• [EXCERPTED TEXT]
Segment Open

Haworth: We did a cut away of one of the formics, it’s anatomy essentially and it did have a few secretion methods.
Procter: One of the things we did on the show, was to get a 3-D printing company to collaborate with us. We both featured their 3-D printer as a prop in Ender’s room.
Q: I noticed!
Procter: I was thinking, he’s a hobbyist and tinkerer, what would that kid have in his room? Maybe 3-D printing would be a part of that. We also printed come cool stuff for his room that we actually printed with the 3-D printer or a higher-end version of it. The main analogy of it is, the way the formics build stuff by hand or mouth is like 3-D printing. They kind of swarm over something, licking and creating it layer by layer. That’s where the striation comes from. It’s kind of cool, licking a space craft into existence.
Q: In reference to the Queen egg room, cathedral, it goes back to the idea of hallowed ground or religious ground. Can you talk about that space?
Procter: That was always something that we called a cathedral out of habit from the book and out of an analogy of some cathedral from the Mind Game. There were versions of everything where we were thinking that it had a religious meaning for them. At one point there was some sort of depictive sculpture in it, which would explain their belief system to you in some way. Once we realized that it was a complicated thing to try to introduce alien religion and have it come properly and that the core of their society really is the Queen and her ability to reproduce and create new workers. It switched identities and became more of her nursery, which gave us more opportunities which we didn’t have before, like to have dead kids essentially. When we came and bombed Eros, the Mind Game became something different. It became a multi-body memory that the Queen had about what it was like to be bombed, scared, and to run into the cathedral and to have it collapse on top of her. That’s the little story that really happened on Eros. That’s what Ender is seeing translated into human terms in the dream. It became a nursery and changed its elements.

Segment Closed

• [USING THE INFORMATION]
1: Using the interview excerpt, answer each question in a short phrase, marking your answers (a), (b), (c):
(a) What did the 3-D printing company's product serve as, and where?
(b) How do the formics create things, according to the 3-D printing analogy?
(c) What did the cathedral become once alien religion was dropped?
2: Continue the interview excerpt, starting right after its last sentence and keeping its question-and-answer form.

• [DATASET EXTRACT]
Segment Open

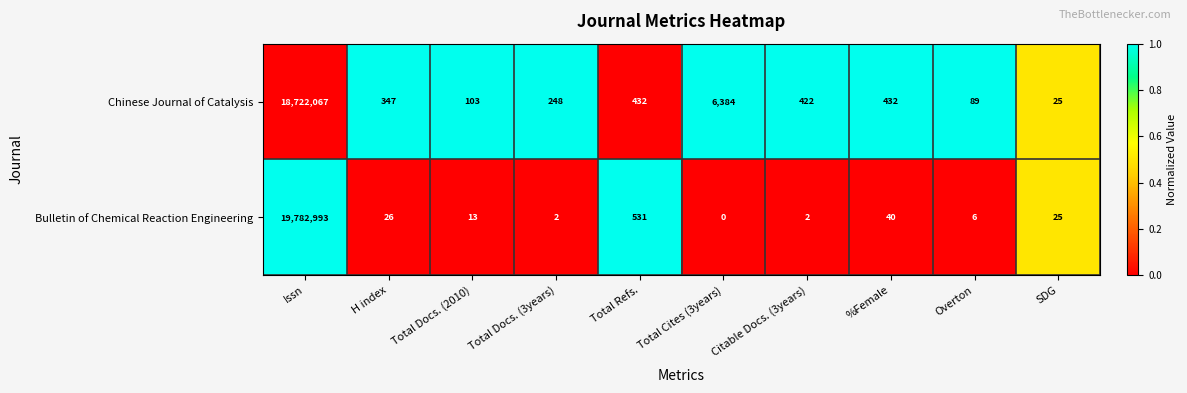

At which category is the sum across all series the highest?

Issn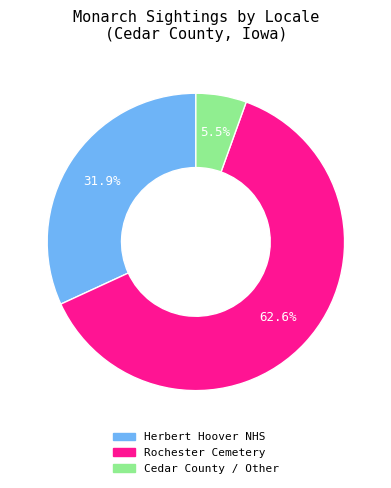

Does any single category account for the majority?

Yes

Segment Closed

• [OUTPUTS BY TASK]
1:
(a) A prop in Ender's room.
(b) They swarm over something, licking and creating it layer by layer.
(c) The Queen's nursery.

2:
Q: I really like how the battle school floors curve up. Do the Eros floors curve down like in the book?
Procter: We have fundamentally changed Eros. Eros was the specific asteroid in the book. It has dimension, its own interior space and Gavin just felt that it was not conducive. The central problem was that you needed to be exposed to what formic society is like. What does one of their worlds look like, what does one of their societies really look like. Again, it’s Gavin’s take that it really should be awe-inspiring to us. It’s not just, ‘Oh my God, there’s so many of them and they’re creepy and they live underground.’ It should be something that has height and scale and beauty. If we don’t really get to go to the formic planet ever, how do we go to one of their spaces? That was one of the answers. Eros is not an asteroid with little chewed holes in it. It’s a proper planetoid with an atmosphere that would look a little like the formic home planet. It gives Ender a preview of what their society really feels like. It’s just different. We’re on a planetoid. It’s not small. It doesn’t need formic generated gravity. It’s just different.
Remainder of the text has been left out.